Starting with the first item and stopping after the line that contains "Nioro Du Rip, Kaolack, Senegal (highlighted)", swap every "Tonga" for "Tonga Islands" and keep all other text the same. Omit the pictures from your answer.

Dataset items
+++

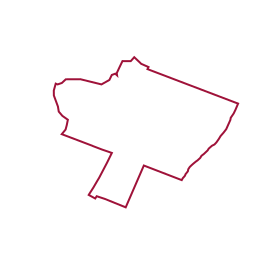 outline of 'Eua fo'ou, Eua, Tonga, rotated 211°
{"feature_id": "48082658B68963423411416", "entity_name": "'Eua fo'ou", "entity_type": "district", "adm_level": 2, "iso_a3": "TON", "parent_name": "Tonga", "parent_adm1": "Eua", "projection": "natural_earth1", "projection_center": [-174.959, -21.373], "detail": "fine", "context": "isolated", "style": "outline", "palette": "rose", "viewbox_px": 256, "rotation_deg": 211, "n_neighbors": 0, "source": "geoboundaries", "source_scale": "gbopen_adm2", "svg_char_len": 1048}
<svg xmlns="http://www.w3.org/2000/svg" viewBox="0 0 256 256"><g transform="rotate(211 128 128)"><path d="M55.1,111.0L55.2,113.2L54.8,115.2L54.6,116.5L54.9,118.0L54.4,121.7L55.1,123.7L55.0,126.4L54.4,128.7L53.6,131.2L52.5,134.3L51.7,136.1L51.4,137.2L50.9,138.8L50.7,139.6L50.7,142.0L49.6,144.8L48.2,149.8L48.2,151.9L46.9,156.0L45.4,158.4L44.8,161.2L44.5,165.5L44.5,168.8L43.7,173.2L43.2,177.6L44.4,187.6L45.2,189.7L44.9,194.9L45.3,199.2L46.2,205.6L125.5,191.4L141.6,188.5L141.8,190.8L149.8,189.8L151.3,190.2L159.1,191.9L160.1,186.7L167.2,182.5L166.5,175.0L165.9,169.2L164.5,167.5L166.9,168.0L169.2,165.1L168.7,159.6L173.2,151.7L193.9,145.3L206.4,137.7L207.9,132.5L210.8,129.1L212.8,128.8L210.9,121.9L208.3,117.7L199.1,110.3L195.8,106.4L190.5,104.6L183.8,104.1L181.9,98.7L180.7,94.5L181.6,88.6L149.4,94.4L149.0,94.4L138.9,96.2L133.4,97.4L129.0,98.3L128.1,87.6L127.1,70.6L127.1,66.9L127.0,59.4L127.2,51.9L127.2,50.4L119.8,50.7L119.7,53.4L111.3,55.3L89.1,58.8L92.1,81.4L95.1,104.0L55.1,111.0Z" fill="none" stroke="#9f1239" stroke-width="2"/></g></svg>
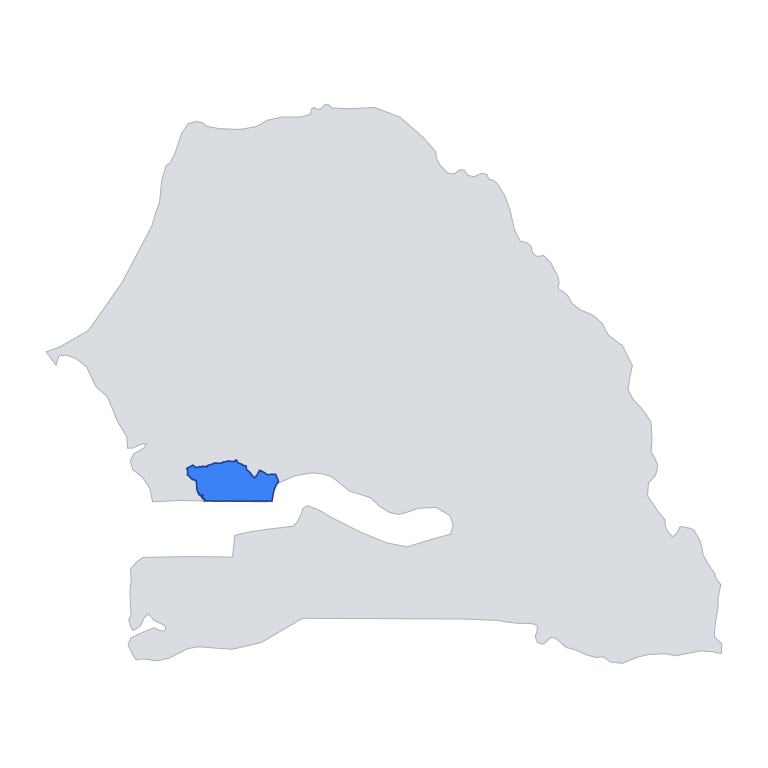 Nioro Du Rip, Kaolack, Senegal (highlighted)
{"feature_id": "50182788B29473400533502", "entity_name": "Nioro Du Rip", "entity_type": "district", "adm_level": 2, "iso_a3": "SEN", "parent_name": "Senegal", "parent_adm1": "Kaolack", "projection": "natural_earth1", "projection_center": [-15.905, 13.752], "detail": "fine", "context": "in_parent", "style": "filled", "palette": "blue", "viewbox_px": 768, "rotation_deg": 0, "n_neighbors": 0, "source": "geoboundaries", "source_scale": "gbopen_adm2", "svg_char_len": 8393}
<svg xmlns="http://www.w3.org/2000/svg" viewBox="0 0 768 768"><path d="M622.0,344.9L632.4,365.5L630.2,375.4L627.9,389.9L633.8,400.4L640.7,407.3L645.6,413.6L651.0,422.3L652.0,439.5L651.0,452.0L654.6,457.7L657.6,464.8L657.0,470.7L655.1,476.0L648.5,482.9L647.5,495.9L658.2,511.6L665.1,520.1L665.1,525.0L667.0,530.4L672.1,536.6L675.2,535.1L678.6,530.0L680.1,526.5L689.3,528.1L693.7,529.7L699.6,539.9L701.8,546.7L703.2,555.3L709.4,566.0L714.8,573.5L716.0,578.2L720.8,584.6L717.9,598.7L718.2,606.0L715.1,625.0L714.4,633.9L714.6,637.2L721.9,644.0L721.2,653.6L713.8,651.9L700.9,650.8L675.2,655.8L666.3,653.8L649.4,654.4L637.4,657.2L622.1,663.4L610.2,661.9L603.8,657.0L595.4,657.3L585.8,654.7L575.7,649.9L566.4,647.5L556.4,638.8L551.7,637.2L548.4,639.5L545.7,642.4L542.8,644.2L537.4,642.6L535.3,636.7L537.0,630.9L537.5,626.6L534.9,624.2L528.8,623.4L519.0,623.4L503.1,621.6L499.5,620.5L463.9,619.0L427.0,618.8L395.8,618.7L356.3,618.5L328.6,618.4L302.7,618.2L282.7,629.9L261.1,642.6L232.0,649.3L198.5,646.8L187.8,648.6L176.7,654.2L168.6,658.3L157.0,660.8L142.1,658.8L136.1,660.0L132.4,654.2L128.1,644.9L130.8,638.0L139.9,633.6L153.6,627.9L160.7,630.8L164.9,631.0L165.7,627.3L164.3,625.3L154.0,620.3L148.7,613.7L144.3,617.6L140.4,625.7L137.3,628.1L132.6,630.4L130.0,624.9L128.8,619.5L131.0,615.4L129.9,592.1L131.2,579.8L130.5,568.9L137.0,561.8L143.1,557.4L167.0,557.0L189.3,556.6L210.7,556.8L232.6,557.1L234.7,535.4L241.6,533.7L252.0,531.5L271.3,528.8L292.7,526.3L297.3,522.1L300.9,514.9L303.1,508.4L307.6,505.7L313.6,507.9L321.4,511.3L329.6,516.5L339.0,521.3L345.2,524.4L360.2,532.0L385.8,542.6L406.9,546.9L432.4,539.1L450.7,534.1L453.0,524.8L450.1,515.7L436.4,507.4L417.8,508.3L412.1,510.6L403.4,513.3L398.2,514.4L389.4,512.5L378.3,505.3L371.2,498.1L361.4,494.7L349.8,491.3L331.2,476.4L321.4,473.7L312.2,472.9L294.5,475.9L277.3,483.8L268.2,501.9L250.9,501.6L214.2,501.1L180.5,500.5L152.6,501.8L149.9,488.6L143.3,478.2L132.6,469.3L130.2,461.0L133.9,453.8L144.2,447.8L146.6,443.6L141.1,444.2L133.0,448.0L127.5,448.2L126.9,436.8L117.8,422.0L107.6,397.0L96.0,386.7L86.3,366.5L76.2,358.7L66.9,355.1L58.9,355.9L56.0,365.1L46.1,351.8L59.7,347.0L88.7,330.3L122.0,282.6L151.9,226.0L155.8,212.6L159.5,202.5L161.9,179.3L166.2,165.6L170.2,162.9L175.3,152.4L181.4,133.8L188.3,123.6L196.0,121.5L202.0,122.4L206.3,126.2L218.9,128.6L239.8,129.5L255.9,126.7L267.2,120.3L282.2,117.0L300.7,117.0L310.4,114.3L311.4,109.0L313.8,107.4L317.7,109.5L321.3,108.6L324.7,104.8L328.1,104.6L331.5,107.8L347.0,108.8L374.7,107.5L400.2,117.3L423.7,138.0L435.8,151.9L436.6,158.8L440.5,165.8L447.5,172.8L454.0,174.1L459.8,169.7L464.3,170.1L467.7,175.5L474.3,176.6L481.8,173.3L487.1,174.5L488.1,177.7L489.3,179.4L492.9,180.1L497.8,184.2L504.6,195.2L510.2,210.6L514.5,230.3L520.2,241.1L527.2,242.8L531.3,246.9L532.1,251.6L534.2,254.7L537.5,256.5L543.5,255.5L550.4,262.1L558.0,276.6L559.2,283.1L558.0,286.6L558.5,289.2L563.4,291.6L568.1,296.3L572.0,303.5L580.3,309.8L593.1,315.3L602.3,323.6L607.9,334.6L619.6,343.8L622.0,344.9Z" fill="#d9dde1" stroke="#a8b0b8" stroke-width="1"/><path d="M246.1,465.9L245.8,465.8L245.4,465.7L245.1,465.6L244.8,465.6L244.6,465.7L244.3,465.6L243.8,465.6L243.0,465.2L242.8,465.0L242.7,464.9L242.6,465.0L242.4,464.8L242.3,464.6L242.0,464.3L241.6,464.2L241.0,463.9L240.9,463.9L240.7,463.8L240.5,463.7L240.2,463.6L239.9,463.5L239.7,463.5L239.6,463.4L238.9,463.1L238.2,462.9L237.8,462.6L237.4,462.2L237.3,461.6L237.2,461.0L237.1,460.7L236.8,460.4L236.7,460.2L236.2,460.1L235.8,460.1L235.7,460.3L235.4,460.5L234.6,460.8L234.5,461.1L234.2,461.3L234.0,461.6L233.6,461.7L233.2,461.6L232.9,461.6L232.3,461.5L232.0,461.4L231.3,461.4L230.6,461.2L230.2,461.2L229.8,461.0L229.4,461.0L229.2,461.2L228.8,460.9L228.7,461.0L228.4,461.1L228.1,461.2L227.5,461.2L227.1,461.4L226.8,461.4L226.8,461.5L226.1,461.6L225.8,461.7L225.7,461.8L225.1,461.9L224.9,461.8L224.7,461.9L224.4,461.9L224.1,461.9L223.7,462.0L223.7,461.9L223.4,461.8L223.2,461.9L222.7,462.4L222.6,462.5L222.3,462.6L222.0,462.7L221.6,463.0L221.4,463.1L220.8,463.2L220.5,463.2L220.2,463.2L220.0,463.3L219.7,463.2L218.9,463.2L218.3,463.2L218.1,463.3L217.9,463.2L217.6,463.1L217.4,463.2L216.4,463.0L216.1,463.0L215.9,462.9L215.2,463.0L215.0,462.9L214.3,463.2L213.6,463.3L212.9,463.6L212.7,463.8L212.1,464.1L211.9,464.1L211.7,464.3L211.3,464.4L211.2,464.4L211.0,464.5L210.4,464.6L210.0,464.8L209.6,465.0L209.2,465.0L208.9,465.2L208.7,465.1L208.4,465.3L208.0,465.5L207.8,465.6L207.7,465.5L207.3,465.6L206.9,465.9L206.8,466.2L206.7,466.3L206.7,466.5L206.6,466.8L206.6,467.0L206.4,467.1L206.1,466.9L205.2,466.7L204.9,466.5L204.6,466.5L204.3,466.5L203.3,466.1L203.1,466.2L202.9,466.2L202.4,466.2L202.2,466.2L202.0,466.4L202.0,466.7L201.7,467.0L201.3,467.2L200.9,467.1L200.7,467.0L200.6,466.9L200.4,466.9L200.1,466.6L199.9,466.5L199.6,466.6L199.3,466.7L199.0,466.8L198.8,466.8L198.7,466.9L198.5,467.0L197.1,467.3L196.8,467.4L196.7,467.4L196.5,467.6L196.3,467.6L196.1,467.6L195.9,467.5L195.3,467.1L194.2,466.1L193.9,465.8L193.8,465.7L193.2,465.3L193.1,465.2L192.9,465.1L191.5,465.9L189.9,466.7L188.5,467.4L187.7,467.9L187.1,468.1L186.8,468.3L187.0,469.4L187.1,469.8L187.3,470.1L187.4,470.4L187.5,470.8L187.7,471.8L187.7,472.7L187.6,473.1L187.4,474.8L188.4,475.6L188.8,475.9L189.0,476.0L189.5,476.6L189.8,477.0L190.1,477.4L190.4,477.7L190.5,477.8L191.0,478.2L191.1,478.3L191.6,478.9L192.1,479.2L192.1,479.3L192.4,479.5L192.8,479.5L193.1,479.7L193.3,479.7L193.5,479.8L194.2,480.0L194.5,480.1L194.9,480.1L195.0,480.2L195.3,480.3L195.5,480.4L195.7,480.5L195.8,480.5L196.0,480.5L196.3,480.8L196.2,481.0L196.3,481.4L196.3,481.6L196.3,482.5L196.5,482.7L196.5,483.3L196.6,483.8L196.6,484.0L196.5,484.3L196.6,484.6L196.6,485.0L196.6,485.3L196.6,485.5L196.7,485.8L196.6,486.2L196.7,486.4L196.7,486.5L196.7,486.9L196.8,487.1L196.7,487.3L196.7,488.1L196.8,488.2L196.8,488.4L196.8,488.9L196.9,489.1L197.0,489.2L197.1,489.5L197.2,489.8L197.1,490.0L197.2,490.6L197.3,490.7L197.4,491.2L197.5,491.4L197.5,491.6L197.6,491.9L197.7,492.1L197.8,492.2L198.0,492.2L198.3,492.7L198.4,492.8L198.5,492.9L198.5,493.0L198.9,492.8L199.0,492.9L199.1,493.1L199.4,494.0L199.1,494.5L198.9,494.7L199.1,494.9L199.2,495.0L199.5,495.0L200.2,495.0L200.4,495.0L200.6,495.2L200.7,495.3L200.9,495.5L200.9,496.0L201.1,496.3L201.3,496.3L201.5,496.1L201.6,495.9L201.7,495.4L201.7,495.2L201.9,495.0L202.4,494.9L202.6,494.9L202.9,495.1L202.9,495.4L202.9,495.5L202.7,496.1L202.6,496.3L202.4,496.6L202.1,496.9L201.7,497.3L201.8,497.4L201.9,497.6L202.7,498.3L202.8,498.5L202.8,498.8L203.0,499.1L203.3,499.0L203.5,498.7L203.9,498.4L204.1,498.4L204.3,498.6L204.7,499.0L204.8,499.2L204.9,499.4L204.9,499.6L205.0,499.9L205.0,500.2L204.7,500.8L204.5,501.0L205.2,501.0L211.1,500.9L215.3,501.1L216.0,501.1L217.3,501.1L218.8,501.1L219.6,501.1L227.3,501.0L230.1,501.1L232.2,501.1L244.8,501.1L248.8,501.0L249.8,501.1L250.6,501.1L250.9,501.2L251.9,501.1L253.4,501.2L254.3,501.1L255.2,501.1L256.1,501.1L256.8,501.1L259.2,501.1L261.5,501.1L262.1,501.1L262.6,501.1L264.2,501.1L265.4,501.1L270.5,501.1L272.0,501.2L272.3,499.6L272.4,498.9L272.6,497.5L272.8,496.1L273.1,494.3L273.9,490.8L274.7,488.3L275.3,487.0L275.7,485.9L276.4,484.8L276.9,483.9L278.0,482.3L278.6,481.8L278.3,481.0L278.3,480.8L278.2,480.6L278.1,480.2L277.7,479.4L277.5,478.7L277.3,478.4L277.0,477.5L276.8,477.3L276.7,476.8L276.2,475.7L276.1,475.4L276.0,475.1L275.9,474.7L275.6,474.3L275.4,474.2L274.5,474.3L274.1,474.4L273.8,474.3L273.4,474.4L273.1,474.3L272.4,474.2L271.9,474.2L270.2,474.3L269.8,474.6L269.4,474.6L269.2,474.6L268.9,474.7L268.2,474.7L267.6,474.6L267.1,474.4L266.8,474.4L266.5,474.2L266.2,474.0L266.0,473.9L265.8,473.7L265.4,473.4L265.2,473.1L264.7,472.7L264.0,472.3L263.6,472.1L263.1,471.9L262.1,471.4L261.8,471.1L260.8,470.6L260.3,470.5L259.8,470.5L259.5,470.7L259.5,470.8L259.3,470.7L259.3,470.9L259.0,471.2L258.5,472.1L258.4,472.4L258.0,473.0L257.8,473.3L257.7,473.6L257.4,474.6L257.2,474.9L257.1,475.0L256.4,475.5L256.0,476.2L255.9,476.5L255.7,477.1L255.5,477.3L255.1,477.5L254.8,477.6L254.4,477.7L254.0,477.2L253.7,477.1L253.6,476.9L253.1,476.3L252.8,476.1L252.7,476.0L252.5,475.8L252.2,475.4L252.0,475.2L251.3,474.4L251.2,474.1L251.1,473.8L251.0,473.7L250.8,473.3L250.7,473.2L250.2,472.7L249.9,472.4L249.6,472.2L249.3,471.9L249.1,471.6L248.4,471.0L247.8,470.7L247.5,470.6L247.2,470.4L246.9,469.9L246.5,469.0L246.4,468.2L246.4,467.9L246.3,467.5L246.2,467.0L246.1,466.9L246.1,466.4L246.1,465.9Z" fill="#3b82f6" stroke="#1e3a8a" stroke-width="1.5"/></svg>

+++

* Task response *
 outline of 'Eua fo'ou, Eua, Tonga Islands, rotated 211°
{"feature_id": "48082658B68963423411416", "entity_name": "'Eua fo'ou", "entity_type": "district", "adm_level": 2, "iso_a3": "TON", "parent_name": "Tonga Islands", "parent_adm1": "Eua", "projection": "natural_earth1", "projection_center": [-174.959, -21.373], "detail": "fine", "context": "isolated", "style": "outline", "palette": "rose", "viewbox_px": 256, "rotation_deg": 211, "n_neighbors": 0, "source": "geoboundaries", "source_scale": "gbopen_adm2", "svg_char_len": 1048}
<svg xmlns="http://www.w3.org/2000/svg" viewBox="0 0 256 256"><g transform="rotate(211 128 128)"><path d="M55.1,111.0L55.2,113.2L54.8,115.2L54.6,116.5L54.9,118.0L54.4,121.7L55.1,123.7L55.0,126.4L54.4,128.7L53.6,131.2L52.5,134.3L51.7,136.1L51.4,137.2L50.9,138.8L50.7,139.6L50.7,142.0L49.6,144.8L48.2,149.8L48.2,151.9L46.9,156.0L45.4,158.4L44.8,161.2L44.5,165.5L44.5,168.8L43.7,173.2L43.2,177.6L44.4,187.6L45.2,189.7L44.9,194.9L45.3,199.2L46.2,205.6L125.5,191.4L141.6,188.5L141.8,190.8L149.8,189.8L151.3,190.2L159.1,191.9L160.1,186.7L167.2,182.5L166.5,175.0L165.9,169.2L164.5,167.5L166.9,168.0L169.2,165.1L168.7,159.6L173.2,151.7L193.9,145.3L206.4,137.7L207.9,132.5L210.8,129.1L212.8,128.8L210.9,121.9L208.3,117.7L199.1,110.3L195.8,106.4L190.5,104.6L183.8,104.1L181.9,98.7L180.7,94.5L181.6,88.6L149.4,94.4L149.0,94.4L138.9,96.2L133.4,97.4L129.0,98.3L128.1,87.6L127.1,70.6L127.1,66.9L127.0,59.4L127.2,51.9L127.2,50.4L119.8,50.7L119.7,53.4L111.3,55.3L89.1,58.8L92.1,81.4L95.1,104.0L55.1,111.0Z" fill="none" stroke="#9f1239" stroke-width="2"/></g></svg>
 Nioro Du Rip, Kaolack, Senegal (highlighted)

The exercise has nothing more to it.